Gianca (Paolo Briguglia), pur essendo un abile suonatore di sax, vive proprio quest’esperienza: è come dice lo stesso regista, un “soccombente”. La sua bravura, la sua preparazione lo conducono a inseguire il sogno di diventare un maestro del suo strumento, di vendicare così il destino del padre che, musicista come lui, anni prima aveva coltivato la medesima aspirazione senza avere fortuna. Un padre (interpretato da un convincente Johnny Dorelli) che, sebbene economicamente stabile, manifesta apertamente un perpetuo malessere esistenziale dovuto non solo al fallimento della sua ambizione, ma all’ineluttabilità del tempo e delle sue stagioni perse. Le stagioni ingenue in cui ci si domanda quando finalmente le ragazze si presenteranno a noi – in un branco immaginario – per condurci inebriati d’amore tra le loro braccia.
Le stagioni amare in cui ci rendiamo conto che non ci sono più dolci attese e anche quelle ragazze sono fuggite, in altri tempi e spazi.
Gianca e il padre sono ingranaggi dello stesso ciclo meccanico – controfigure eterne di un sistema oscuro come la notte sconfinata in cui si perdono le comete.
Sull’altro versante Nick (nel cui ruolo Claudio Santamaria si conferma una promessa mantenuta del nostro cinema), sebbene non preparato musicalmente, ha tra le dita un meccanismo d’amore e ribellione, e con la mente rivolta al mito di Clifford Brown, incomincia a suonare la tromba fino a rivelare, in un istante improvviso, proprio come quello in cui arrivano d’incantesimo le ragazze, il suo meraviglioso talento.

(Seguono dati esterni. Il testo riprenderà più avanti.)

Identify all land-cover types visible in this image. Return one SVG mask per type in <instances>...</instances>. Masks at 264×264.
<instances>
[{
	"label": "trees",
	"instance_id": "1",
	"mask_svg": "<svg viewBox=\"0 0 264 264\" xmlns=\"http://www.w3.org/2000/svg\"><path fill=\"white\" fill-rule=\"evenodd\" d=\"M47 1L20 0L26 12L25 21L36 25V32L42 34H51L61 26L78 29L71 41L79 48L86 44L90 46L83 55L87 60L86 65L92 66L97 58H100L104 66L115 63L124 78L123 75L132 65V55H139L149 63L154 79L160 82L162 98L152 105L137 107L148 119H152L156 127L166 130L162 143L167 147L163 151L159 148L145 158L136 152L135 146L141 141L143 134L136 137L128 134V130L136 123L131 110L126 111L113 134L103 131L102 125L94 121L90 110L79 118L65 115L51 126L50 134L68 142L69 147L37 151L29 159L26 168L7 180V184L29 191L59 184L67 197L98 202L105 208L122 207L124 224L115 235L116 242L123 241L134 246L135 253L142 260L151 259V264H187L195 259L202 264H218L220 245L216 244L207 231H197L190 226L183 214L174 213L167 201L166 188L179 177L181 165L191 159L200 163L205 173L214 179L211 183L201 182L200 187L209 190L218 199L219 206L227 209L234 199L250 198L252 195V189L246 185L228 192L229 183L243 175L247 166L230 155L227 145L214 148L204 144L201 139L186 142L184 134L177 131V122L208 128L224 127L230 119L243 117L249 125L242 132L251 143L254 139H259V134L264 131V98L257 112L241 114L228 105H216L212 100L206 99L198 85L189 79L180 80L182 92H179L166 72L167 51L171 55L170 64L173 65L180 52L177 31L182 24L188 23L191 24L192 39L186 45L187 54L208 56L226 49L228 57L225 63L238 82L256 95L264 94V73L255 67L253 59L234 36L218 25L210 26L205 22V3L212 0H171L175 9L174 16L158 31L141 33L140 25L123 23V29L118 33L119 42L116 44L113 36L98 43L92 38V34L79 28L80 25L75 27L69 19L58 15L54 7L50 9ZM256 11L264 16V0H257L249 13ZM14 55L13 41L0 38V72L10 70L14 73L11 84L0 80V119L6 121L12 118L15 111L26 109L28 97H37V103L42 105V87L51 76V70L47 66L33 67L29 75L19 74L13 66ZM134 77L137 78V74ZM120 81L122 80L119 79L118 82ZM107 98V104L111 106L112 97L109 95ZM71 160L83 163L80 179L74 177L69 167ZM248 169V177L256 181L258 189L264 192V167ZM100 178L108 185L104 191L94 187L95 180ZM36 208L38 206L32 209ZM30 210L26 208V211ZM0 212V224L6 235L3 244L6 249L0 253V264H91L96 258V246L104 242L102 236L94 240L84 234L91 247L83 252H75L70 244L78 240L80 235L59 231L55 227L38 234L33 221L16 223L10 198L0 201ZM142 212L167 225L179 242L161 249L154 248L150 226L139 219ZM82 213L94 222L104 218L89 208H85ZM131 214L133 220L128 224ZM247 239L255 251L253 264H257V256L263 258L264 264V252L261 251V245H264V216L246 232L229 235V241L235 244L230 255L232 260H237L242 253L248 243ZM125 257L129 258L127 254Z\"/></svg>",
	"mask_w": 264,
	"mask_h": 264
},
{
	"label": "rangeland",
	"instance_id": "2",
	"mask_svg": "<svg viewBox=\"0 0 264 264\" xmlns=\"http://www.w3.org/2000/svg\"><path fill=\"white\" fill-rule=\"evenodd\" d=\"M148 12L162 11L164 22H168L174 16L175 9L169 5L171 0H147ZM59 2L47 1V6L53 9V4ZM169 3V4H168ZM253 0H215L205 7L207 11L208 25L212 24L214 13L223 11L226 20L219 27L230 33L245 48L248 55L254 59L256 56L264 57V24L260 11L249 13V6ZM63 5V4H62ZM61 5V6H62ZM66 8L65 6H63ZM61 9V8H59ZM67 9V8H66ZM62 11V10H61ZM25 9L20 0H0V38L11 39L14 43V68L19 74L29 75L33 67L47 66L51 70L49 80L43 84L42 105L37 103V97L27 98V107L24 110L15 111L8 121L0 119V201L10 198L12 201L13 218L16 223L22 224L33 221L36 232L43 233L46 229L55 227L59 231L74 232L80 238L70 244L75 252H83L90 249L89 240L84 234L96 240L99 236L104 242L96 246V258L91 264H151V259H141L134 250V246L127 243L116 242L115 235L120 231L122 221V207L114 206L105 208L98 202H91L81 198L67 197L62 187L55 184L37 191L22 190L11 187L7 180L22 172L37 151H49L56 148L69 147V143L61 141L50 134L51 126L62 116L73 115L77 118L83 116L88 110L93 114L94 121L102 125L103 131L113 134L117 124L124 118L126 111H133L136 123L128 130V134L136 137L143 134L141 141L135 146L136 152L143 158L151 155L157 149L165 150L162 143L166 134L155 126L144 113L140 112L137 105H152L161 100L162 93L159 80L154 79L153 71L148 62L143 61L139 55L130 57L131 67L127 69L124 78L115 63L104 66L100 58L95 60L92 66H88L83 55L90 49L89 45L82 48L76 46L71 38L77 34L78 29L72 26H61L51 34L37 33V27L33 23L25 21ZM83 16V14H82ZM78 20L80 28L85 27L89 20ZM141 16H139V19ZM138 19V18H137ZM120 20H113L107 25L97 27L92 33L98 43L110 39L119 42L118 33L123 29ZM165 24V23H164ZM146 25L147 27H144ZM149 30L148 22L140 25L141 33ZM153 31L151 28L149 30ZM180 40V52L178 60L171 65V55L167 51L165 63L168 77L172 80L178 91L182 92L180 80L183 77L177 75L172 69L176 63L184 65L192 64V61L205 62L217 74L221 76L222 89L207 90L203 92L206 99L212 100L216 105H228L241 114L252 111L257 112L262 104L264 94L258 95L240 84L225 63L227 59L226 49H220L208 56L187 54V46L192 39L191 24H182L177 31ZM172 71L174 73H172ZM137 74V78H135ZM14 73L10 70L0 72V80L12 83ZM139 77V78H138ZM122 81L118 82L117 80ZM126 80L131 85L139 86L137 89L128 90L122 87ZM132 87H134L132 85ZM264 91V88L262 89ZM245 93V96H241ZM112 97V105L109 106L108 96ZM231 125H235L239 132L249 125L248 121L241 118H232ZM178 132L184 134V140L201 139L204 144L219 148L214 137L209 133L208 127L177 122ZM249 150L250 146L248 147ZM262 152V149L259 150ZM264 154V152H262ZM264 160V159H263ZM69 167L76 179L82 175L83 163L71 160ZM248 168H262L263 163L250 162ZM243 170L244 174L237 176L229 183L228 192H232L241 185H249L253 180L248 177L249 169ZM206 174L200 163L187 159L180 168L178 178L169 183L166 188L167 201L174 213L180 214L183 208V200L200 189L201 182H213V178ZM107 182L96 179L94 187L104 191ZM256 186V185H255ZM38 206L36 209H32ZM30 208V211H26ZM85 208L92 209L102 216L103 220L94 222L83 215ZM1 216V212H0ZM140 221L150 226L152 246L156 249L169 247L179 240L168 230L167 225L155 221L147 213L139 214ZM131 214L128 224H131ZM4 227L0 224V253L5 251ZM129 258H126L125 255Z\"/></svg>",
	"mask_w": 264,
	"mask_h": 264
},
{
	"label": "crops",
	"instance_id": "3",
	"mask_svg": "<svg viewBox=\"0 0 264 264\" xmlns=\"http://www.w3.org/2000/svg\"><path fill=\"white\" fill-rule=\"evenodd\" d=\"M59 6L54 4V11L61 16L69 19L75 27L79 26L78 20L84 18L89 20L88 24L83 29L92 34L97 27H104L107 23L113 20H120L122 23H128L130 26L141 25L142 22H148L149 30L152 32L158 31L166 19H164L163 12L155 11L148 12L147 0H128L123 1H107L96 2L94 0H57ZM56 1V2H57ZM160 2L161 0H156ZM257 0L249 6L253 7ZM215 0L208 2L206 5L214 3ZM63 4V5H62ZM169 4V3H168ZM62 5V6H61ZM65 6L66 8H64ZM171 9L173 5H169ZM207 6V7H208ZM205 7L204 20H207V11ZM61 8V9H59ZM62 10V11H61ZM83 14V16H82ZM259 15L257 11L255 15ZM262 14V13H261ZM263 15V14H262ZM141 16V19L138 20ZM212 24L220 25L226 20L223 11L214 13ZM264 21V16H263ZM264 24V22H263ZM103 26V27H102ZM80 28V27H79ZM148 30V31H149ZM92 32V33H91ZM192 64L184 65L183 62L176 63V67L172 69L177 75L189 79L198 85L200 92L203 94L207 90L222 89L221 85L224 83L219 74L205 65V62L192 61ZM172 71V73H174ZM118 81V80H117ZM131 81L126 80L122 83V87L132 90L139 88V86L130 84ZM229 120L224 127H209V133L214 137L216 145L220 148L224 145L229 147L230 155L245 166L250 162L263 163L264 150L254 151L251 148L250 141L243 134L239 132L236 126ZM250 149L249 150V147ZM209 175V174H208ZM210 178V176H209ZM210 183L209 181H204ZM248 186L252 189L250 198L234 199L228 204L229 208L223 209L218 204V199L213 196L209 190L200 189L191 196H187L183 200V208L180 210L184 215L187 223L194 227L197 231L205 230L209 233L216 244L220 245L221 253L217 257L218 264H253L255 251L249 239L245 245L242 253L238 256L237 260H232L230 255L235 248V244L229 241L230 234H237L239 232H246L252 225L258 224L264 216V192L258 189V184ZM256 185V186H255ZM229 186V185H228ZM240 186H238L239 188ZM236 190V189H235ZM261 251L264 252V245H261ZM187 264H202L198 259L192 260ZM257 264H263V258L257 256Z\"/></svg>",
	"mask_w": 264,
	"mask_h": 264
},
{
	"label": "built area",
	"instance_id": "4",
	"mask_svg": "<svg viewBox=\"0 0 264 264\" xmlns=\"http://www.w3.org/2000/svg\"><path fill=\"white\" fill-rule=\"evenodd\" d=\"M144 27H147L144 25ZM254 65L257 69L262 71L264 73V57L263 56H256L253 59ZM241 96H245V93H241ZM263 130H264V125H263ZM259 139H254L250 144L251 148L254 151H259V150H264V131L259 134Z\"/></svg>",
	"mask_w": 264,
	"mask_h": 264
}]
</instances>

Al di là di questo consueto aspetto “magico” di cui si serve Pupi Avati per le sue storie – si pensi all’incantesimo della gita di cui sono testimoni i giovani liceali in Una gita scolastica (1983) o all’incontro mistico del professor Marcorè con la musa Ovidiana Incontrada in Il cuore altrove (2003) – non manca il tema dell’amicizia, perno delle nostre esistenze e, sebbene sempre precario, atto inevitabile per la sopravvivenza.
In tutti i sensi questa sua ennesima opera non dispiace affatto: è un lavoro squisitamente personale, privo di retorica e di mieloso auto-compiacimento, sincero ma anche disilluso come l’amaro sorriso del padre di Gianca quando gli racconta la sua iniziazione alla vita. Un’opera che ci ricorda come vaghiamo, in gioventù e nel resto di tutta la vita, alla ricerca di un’identità. Un’opera che, proprio per questo, ci invita a ricordarci chi siamo, chi eravamo e chi saremmo potuti essere.